What is expected> Return each line of the listing that contains the string "vase".

........

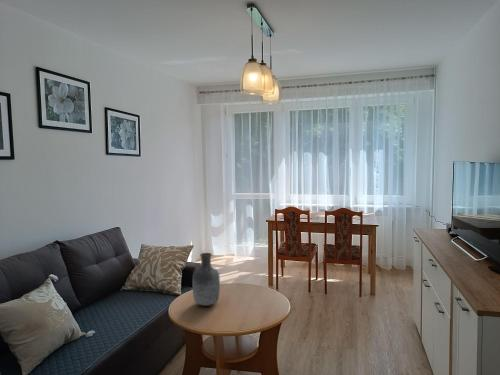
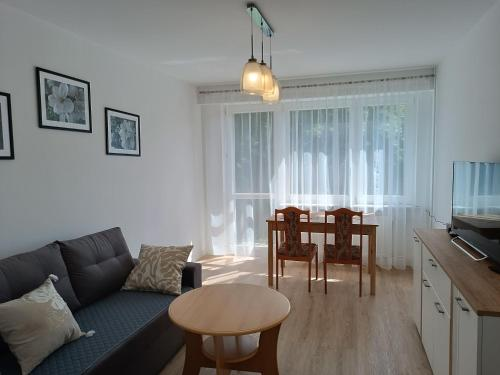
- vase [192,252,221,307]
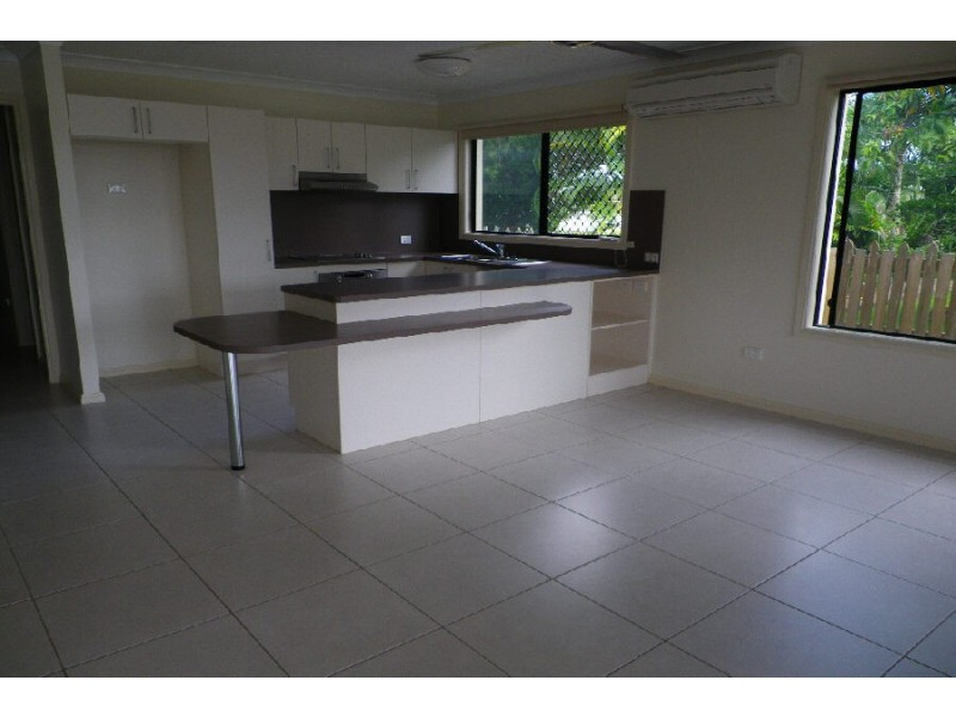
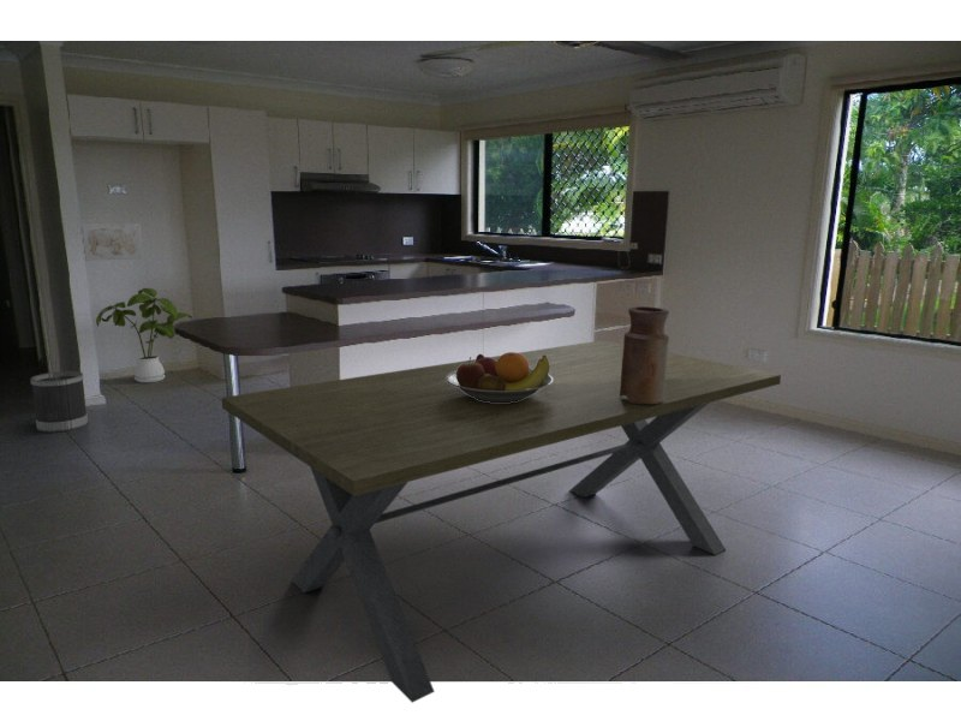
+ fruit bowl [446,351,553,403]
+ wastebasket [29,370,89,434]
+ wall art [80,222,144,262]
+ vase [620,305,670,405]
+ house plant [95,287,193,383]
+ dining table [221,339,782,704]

........

Task response>
- vase [192,252,221,307]
+ vase [620,305,670,405]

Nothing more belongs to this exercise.